Background: Although pulmonary rehabilitation after hospital discharge improves outcomes in Chronic Obstructive Pulmonary Disease (COPD) patients, its impact is limited due to poor reach and adoption. The study’s objective was to evaluate the feasibility of recruiting recently hospitalized COPD patients into a mobile health-supported home-based physical activity program from routine clinical practice at an urban hospital.
Methods: This 12-week prospective cohort study involves recently discharged (≤4 weeks) patients with COPD exacerbations. Additional eligibility criteria include airflow obstruction by spirometry, inability to attend pulmonary rehabilitation (PR) and no medical contraindications to participation, as determined by the patient’s physician. Patients are enrolled while hospitalized or during outpatient clinic follow-up appointments, attend 5 in-person outpatient study visits (eligibility/baseline visit, and visits on week 1, 2, 4 and 12) and are asked to carry pedometers for physical activity monitoring. To reduce participant burden, visits are scheduled around the time of clinical appointments and participants receive monetary compensation.
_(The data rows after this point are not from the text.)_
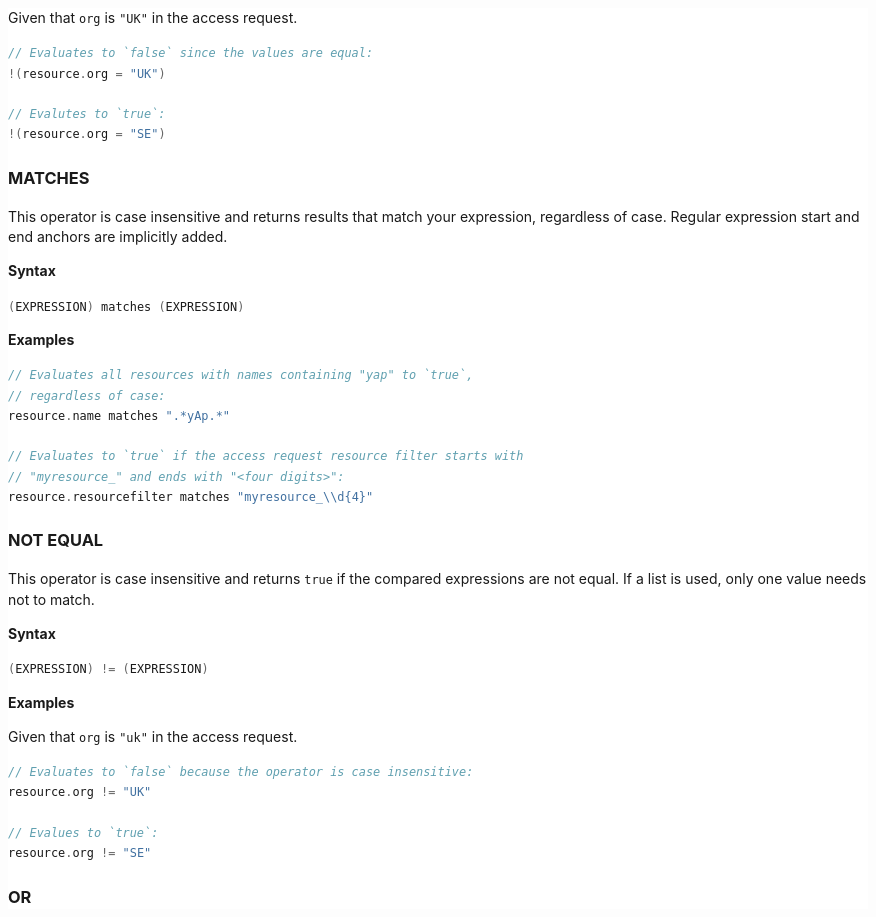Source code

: Given that `org` is `"UK"` in the access request.

```c
// Evaluates to `false` since the values are equal:
!(resource.org = "UK")

// Evalutes to `true`:
!(resource.org = "SE")
```

### MATCHES

This operator is case insensitive and returns results that match your
expression, regardless of case. Regular expression start and end anchors
are implicitly added.

**Syntax**

```c
(EXPRESSION) matches (EXPRESSION)
```

**Examples**

```c
// Evaluates all resources with names containing "yap" to `true`,
// regardless of case:
resource.name matches ".*yAp.*"

// Evaluates to `true` if the access request resource filter starts with
// "myresource_" and ends with "<four digits>":
resource.resourcefilter matches "myresource_\\d{4}"
```

### NOT EQUAL

This operator is case insensitive and returns `true` if the compared expressions
are not equal. If a list is used, only one value needs not to match.

**Syntax**

```c
(EXPRESSION) != (EXPRESSION)
```

**Examples**

Given that `org` is `"uk"` in the access request.

```c
// Evaluates to `false` because the operator is case insensitive:
resource.org != "UK"

// Evalues to `true`:
resource.org != "SE"
```

### OR
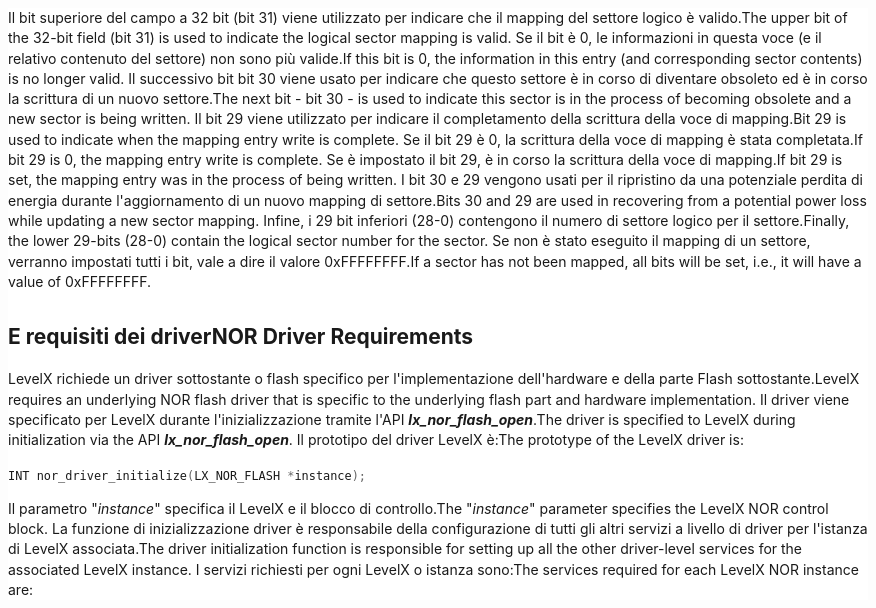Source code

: <span data-ttu-id="0adb2-159">Il bit superiore del campo a 32 bit (bit 31) viene utilizzato per indicare che il mapping del settore logico è valido.</span><span class="sxs-lookup"><span data-stu-id="0adb2-159">The upper bit of the 32-bit field (bit 31) is used to indicate the logical sector mapping is valid.</span></span> <span data-ttu-id="0adb2-160">Se il bit è 0, le informazioni in questa voce (e il relativo contenuto del settore) non sono più valide.</span><span class="sxs-lookup"><span data-stu-id="0adb2-160">If this bit is 0, the information in this entry (and corresponding sector contents) is no longer valid.</span></span> <span data-ttu-id="0adb2-161">Il successivo bit bit 30 viene usato per indicare che questo settore è in corso di diventare obsoleto ed è in corso la scrittura di un nuovo settore.</span><span class="sxs-lookup"><span data-stu-id="0adb2-161">The next bit - bit 30 - is used to indicate this sector is in the process of becoming obsolete and a new sector is being written.</span></span> <span data-ttu-id="0adb2-162">Il bit 29 viene utilizzato per indicare il completamento della scrittura della voce di mapping.</span><span class="sxs-lookup"><span data-stu-id="0adb2-162">Bit 29 is used to indicate when the mapping entry write is complete.</span></span> <span data-ttu-id="0adb2-163">Se il bit 29 è 0, la scrittura della voce di mapping è stata completata.</span><span class="sxs-lookup"><span data-stu-id="0adb2-163">If bit 29 is 0, the mapping entry write is complete.</span></span> <span data-ttu-id="0adb2-164">Se è impostato il bit 29, è in corso la scrittura della voce di mapping.</span><span class="sxs-lookup"><span data-stu-id="0adb2-164">If bit 29 is set, the mapping entry was in the process of being written.</span></span> <span data-ttu-id="0adb2-165">I bit 30 e 29 vengono usati per il ripristino da una potenziale perdita di energia durante l'aggiornamento di un nuovo mapping di settore.</span><span class="sxs-lookup"><span data-stu-id="0adb2-165">Bits 30 and 29 are used in recovering from a potential power loss while updating a new sector mapping.</span></span> <span data-ttu-id="0adb2-166">Infine, i 29 bit inferiori (28-0) contengono il numero di settore logico per il settore.</span><span class="sxs-lookup"><span data-stu-id="0adb2-166">Finally, the lower 29-bits (28-0) contain the logical sector number for the sector.</span></span> <span data-ttu-id="0adb2-167">Se non è stato eseguito il mapping di un settore, verranno impostati tutti i bit, vale a dire il valore 0xFFFFFFFF.</span><span class="sxs-lookup"><span data-stu-id="0adb2-167">If a sector has not been mapped, all bits will be set, i.e., it will have a value of 0xFFFFFFFF.</span></span>

## <a name="nor-driver-requirements"></a><span data-ttu-id="0adb2-168">E requisiti dei driver</span><span class="sxs-lookup"><span data-stu-id="0adb2-168">NOR Driver Requirements</span></span>

<span data-ttu-id="0adb2-169">LevelX richiede un driver sottostante o flash specifico per l'implementazione dell'hardware e della parte Flash sottostante.</span><span class="sxs-lookup"><span data-stu-id="0adb2-169">LevelX requires an underlying NOR flash driver that is specific to the underlying flash part and hardware implementation.</span></span> <span data-ttu-id="0adb2-170">Il driver viene specificato per LevelX durante l'inizializzazione tramite l'API ***lx_nor_flash_open***.</span><span class="sxs-lookup"><span data-stu-id="0adb2-170">The driver is specified to LevelX during initialization via the API ***lx_nor_flash_open***.</span></span> <span data-ttu-id="0adb2-171">Il prototipo del driver LevelX è:</span><span class="sxs-lookup"><span data-stu-id="0adb2-171">The prototype of the LevelX driver is:</span></span>

```c
INT nor_driver_initialize(LX_NOR_FLASH *instance);
```

<span data-ttu-id="0adb2-172">Il parametro "*instance*" specifica il LevelX e il blocco di controllo.</span><span class="sxs-lookup"><span data-stu-id="0adb2-172">The "*instance*" parameter specifies the LevelX NOR control block.</span></span> <span data-ttu-id="0adb2-173">La funzione di inizializzazione driver è responsabile della configurazione di tutti gli altri servizi a livello di driver per l'istanza di LevelX associata.</span><span class="sxs-lookup"><span data-stu-id="0adb2-173">The driver initialization function is responsible for setting up all the other driver-level services for the associated LevelX instance.</span></span> <span data-ttu-id="0adb2-174">I servizi richiesti per ogni LevelX o istanza sono:</span><span class="sxs-lookup"><span data-stu-id="0adb2-174">The services required for each LevelX NOR instance are:</span></span>
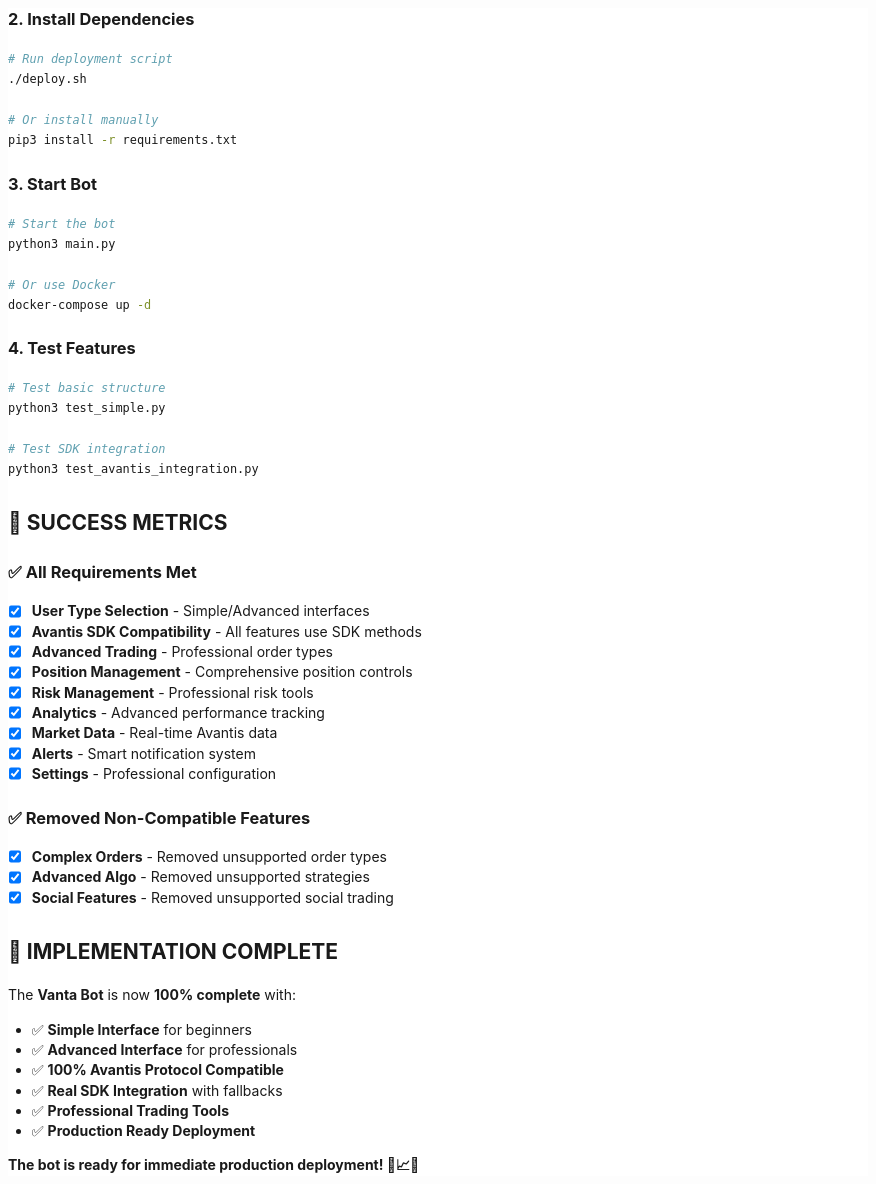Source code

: ### **2. Install Dependencies**
```bash
# Run deployment script
./deploy.sh

# Or install manually
pip3 install -r requirements.txt
```

### **3. Start Bot**
```bash
# Start the bot
python3 main.py

# Or use Docker
docker-compose up -d
```

### **4. Test Features**
```bash
# Test basic structure
python3 test_simple.py

# Test SDK integration
python3 test_avantis_integration.py
```

## 🎯 **SUCCESS METRICS**

### **✅ All Requirements Met**
- [x] **User Type Selection** - Simple/Advanced interfaces
- [x] **Avantis SDK Compatibility** - All features use SDK methods
- [x] **Advanced Trading** - Professional order types
- [x] **Position Management** - Comprehensive position controls
- [x] **Risk Management** - Professional risk tools
- [x] **Analytics** - Advanced performance tracking
- [x] **Market Data** - Real-time Avantis data
- [x] **Alerts** - Smart notification system
- [x] **Settings** - Professional configuration

### **✅ Removed Non-Compatible Features**
- [x] **Complex Orders** - Removed unsupported order types
- [x] **Advanced Algo** - Removed unsupported strategies
- [x] **Social Features** - Removed unsupported social trading

## 🎉 **IMPLEMENTATION COMPLETE**

The **Vanta Bot** is now **100% complete** with:

- ✅ **Simple Interface** for beginners
- ✅ **Advanced Interface** for professionals
- ✅ **100% Avantis Protocol Compatible**
- ✅ **Real SDK Integration** with fallbacks
- ✅ **Professional Trading Tools**
- ✅ **Production Ready Deployment**

**The bot is ready for immediate production deployment! 🚀📈🎉**

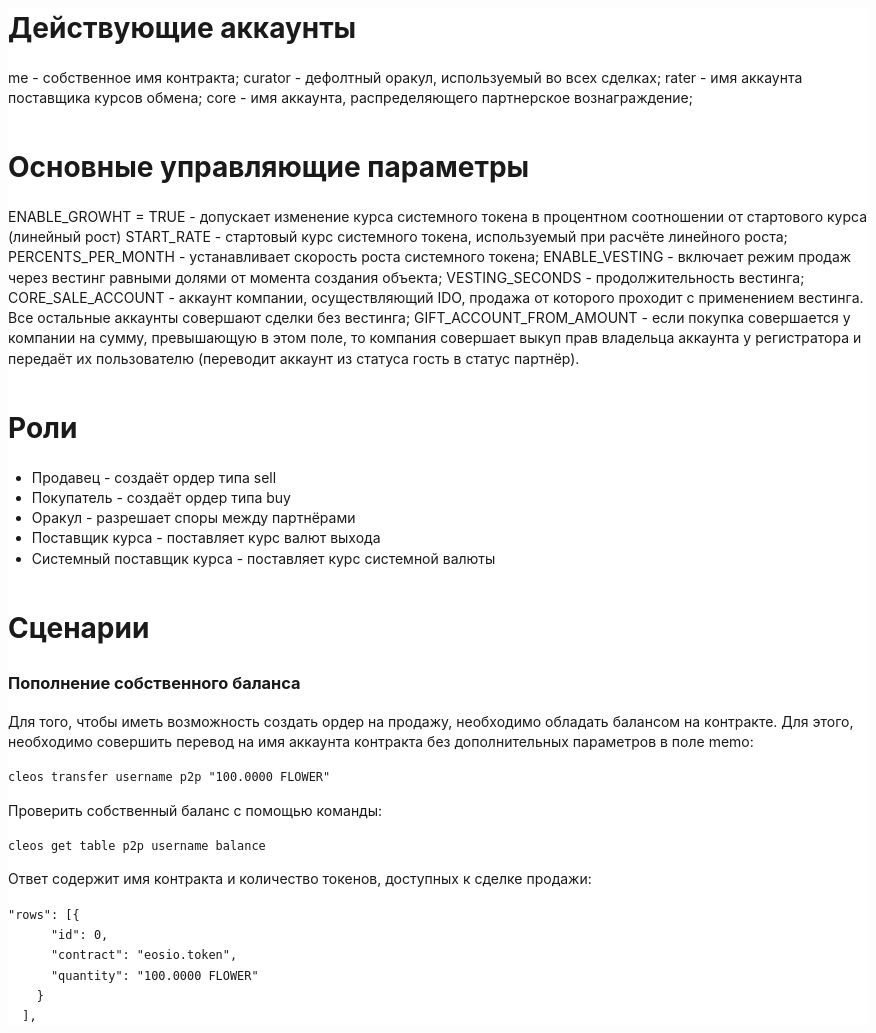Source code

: # Действующие аккаунты
me - собственное имя контракта;
curator - дефолтный оракул, используемый во всех сделках;
rater - имя аккаунта поставщика курсов обмена;
core - имя аккаунта, распределяющего партнерское вознаграждение;


# Основные управляющие параметры
ENABLE_GROWHT = TRUE - допускает изменение курса системного токена в процентном соотношении от стартового курса (линейный рост)
START_RATE - стартовый курс системного токена, используемый при расчёте линейного роста;
PERCENTS_PER_MONTH - устанавливает скорость роста системного токена;
ENABLE_VESTING - включает режим продаж через вестинг равными долями от момента создания объекта;
VESTING_SECONDS - продолжительность вестинга;
CORE_SALE_ACCOUNT - аккаунт компании, осуществляющий IDO, продажа от которого проходит с применением вестинга. Все остальные аккаунты совершают сделки без вестинга;
GIFT_ACCOUNT_FROM_AMOUNT - если покупка совершается у компании на сумму, превышающую в этом поле, то компания совершает выкуп прав владельца аккаунта у регистратора и передаёт их пользователю (переводит аккаунт из статуса гость в статус партнёр).
 
# Роли
- Продавец - создаёт ордер типа sell
- Покупатель - создаёт ордер типа buy
- Оракул - разрешает споры между партнёрами
- Поставщик курса - поставляет курс валют выхода
- Системный поставщик курса - поставляет курс системной валюты

# Сценарии
### Пополнение собственного баланса
Для того, чтобы иметь возможность создать ордер на продажу, необходимо обладать балансом на контракте. Для этого, необходимо совершить перевод на имя аккаунта контракта без дополнительных параметров в поле memo:
```
cleos transfer username p2p "100.0000 FLOWER"
```
Проверить собственный баланс с помощью команды:
```
cleos get table p2p username balance
```
Ответ содержит имя контракта и количество токенов, доступных к сделке продажи:
```
"rows": [{
      "id": 0,
      "contract": "eosio.token",
      "quantity": "100.0000 FLOWER"
    }
  ],
```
Results: Over the first 6 months of recruitment, 81 hospitalized and 13 recently discharged patients were screened; 54 (57% of 94) were approached for enrollment, 44 (87% of 54) were considered eligible for informed consent, and 29 (66% of 44) provided informed consent. Reasons for declining to participate included study burden (e.g., time commitment, n=6) and lack of interest (n=5). Participants who provided informed consent were predominantly African American (93%), women (59%) and had less than high school education (58%). Of the 29 consented subjects, 21 were subsequently excluded for reasons including a change in eligibility status (e.g., change in diagnosis by the participant’s physician, n=4; lack of airflow obstruction on spirometry, n=4; enrollment in PR, n=3; new medical contraindication, n=1), and losses to follow-up (no-show to clinical follow-up appointments, n=3; death, n=1). Thus, over a 6-month period, of 94 patients screened, 87% of approached patients were considered to be initially eligible, 66% of initially eligible patients provided informed consent, and 21 (72%) consented participants subsequently met exclusion criteria with only 8 (28% of 29) participating in the study.
Discussion: There are multiple challenges to enrolling participants in practice-based research involving physical activity promotion following a hospitalization for COPD. The vast majority of patients hospitalized with COPD in this clinical setting were uninterested or ineligible to be enrolled as study participants. Future real-world studies of interventions for COPD patients will require more tailored recruitment strategies, a more flexible enrollment criteria and minimization of study burden on participants.